Cenicienta en la final

EL UNIVERSAL

Moscú.- El fotógrafo sólo vio que se le vino toda Croacia encima. El festejo de Mario Mandzukic fue de él. Todos lo abrazaron, todos lo besaron, pues quiéralo o no, es parte de la historia.
Croacia, el país que apenas tiene 27 años de vida, ese que luchó por su separación de Yugoslavia, el futbol de ese país… Está en la final de la Copa del Mundo de Rusia.
No podía ser de otra forma, había que irse hasta el alargue, no saben hacerlo de forma diferente. No se cansan, no se quejan, no dejan de luchar, es su idiosincrasia.
Por eso, el gol del triunfo cayó al minuto 109. Perisic, quien había dado el empate a uno, saltó por la pelota, la golpeó con la coronilla y salió al centro del área, donde Manduzick apareció para mandarla al fondo de la portería.

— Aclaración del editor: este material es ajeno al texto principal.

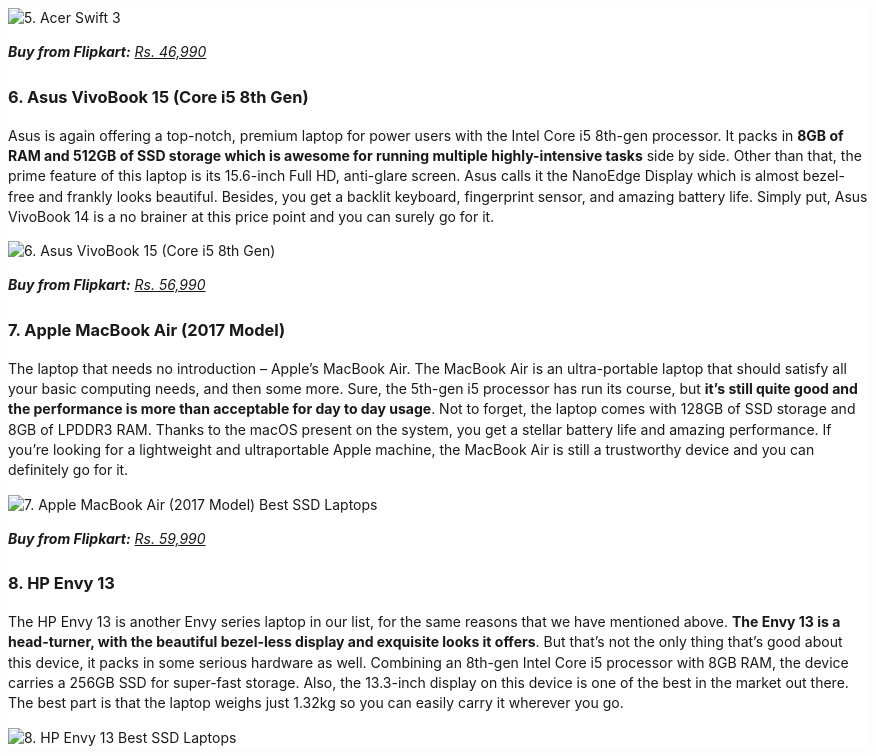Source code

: ![5. Acer Swift 3](https://beebom.com/wp-content/uploads/2020/01/5.-Acer-Swift-3.jpg)

_**Buy from Flipkart:** [Rs. 46,990](https://www.flipkart.com/acer-swift-3-core-i5-8th-gen-8-gb-512-gb-ssd-windows-10-home-2-graphics-sf314-55g-thin-light-laptop/p/itmfhkkhgg2yvgzy)_  

### 6\. Asus VivoBook 15 (Core i5 8th Gen)

  

Asus is again offering a top-notch, premium laptop for power users with the Intel Core i5 8th-gen processor. It packs in **8GB of RAM and 512GB of SSD storage which is awesome for running multiple highly-intensive tasks** side by side. Other than that, the prime feature of this laptop is its 15.6-inch Full HD, anti-glare screen. Asus calls it the NanoEdge Display which is almost bezel-free and frankly looks beautiful. Besides, you get a backlit keyboard, fingerprint sensor, and amazing battery life. Simply put, Asus VivoBook 14 is a no brainer at this price point and you can surely go for it.

  
  

  

![6. Asus VivoBook 15 (Core i5 8th Gen)](https://beebom.com/wp-content/uploads/2020/01/6.-Asus-VivoBook-15-Core-i5-8th-Gen-e1578641717432.jpg)

_**Buy from Flipkart:** [Rs. 56,990](https://www.flipkart.com/asus-vivobook-15-core-i5-8th-gen-8-gb-512-gb-ssd-windows-10-home-2-graphics-x512fl-ej503t-thin-light-laptop/p/itm483cc1b8ba2b6)_  

### 7\. Apple MacBook Air (2017 Model)

  

The laptop that needs no introduction – Apple’s MacBook Air. The MacBook Air is an ultra-portable laptop that should satisfy all your basic computing needs, and then some more. Sure, the 5th-gen i5 processor has run its course, but **it’s still quite good and the performance is more than acceptable for day to day usage**. Not to forget, the laptop comes with 128GB of SSD storage and 8GB of LPDDR3 RAM. Thanks to the macOS present on the system, you get a stellar battery life and amazing performance. If you’re looking for a lightweight and ultraportable Apple machine, the MacBook Air is still a trustworthy device and you can definitely go for it.  

![7. Apple MacBook Air (2017 Model) Best SSD Laptops](https://beebom.com/wp-content/uploads/2020/01/7.-Apple-MacBook-Air-2017-Model.jpg)

_**Buy from Flipkart:** [Rs. 59,990](https://www.flipkart.com/apple-macbook-air-core-i5-5th-gen-8-gb-128-gb-ssd-mac-os-sierra-mqd32hn-a-a1466/p/itmevcpqqhf6azn3)_  

### 8\. HP Envy 13

  

The HP Envy 13 is another Envy series laptop in our list, for the same reasons that we have mentioned above. **The Envy 13 is a head-turner, with the beautiful bezel-less display and exquisite looks it offers**. But that’s not the only thing that’s good about this device, it packs in some serious hardware as well. Combining an 8th-gen Intel Core i5 processor with 8GB RAM, the device carries a 256GB SSD for super-fast storage. Also, the 13.3-inch display on this device is one of the best in the market out there. The best part is that the laptop weighs just 1.32kg so you can easily carry it wherever you go.  

![8. HP Envy 13 Best SSD Laptops](https://beebom.com/wp-content/uploads/2020/01/8.-HP-Envy-13.jpg)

Cuando cayó el gol, los 4 millones de habitantes saltaron al tiempo que gritaron. El futbol, parte de la sociedad, hace recordar los años de sufrimiento, esos cuatro años de guerra que se llevó un sinfín de víctimas, guerra que estos jugadores sufrieron en su niñez, pero que ahora de adultos olvidan, porque son finalistas de una Copa del Mundo, van por el título, el que disputarán el próximo domingo ante la poderosa Francia.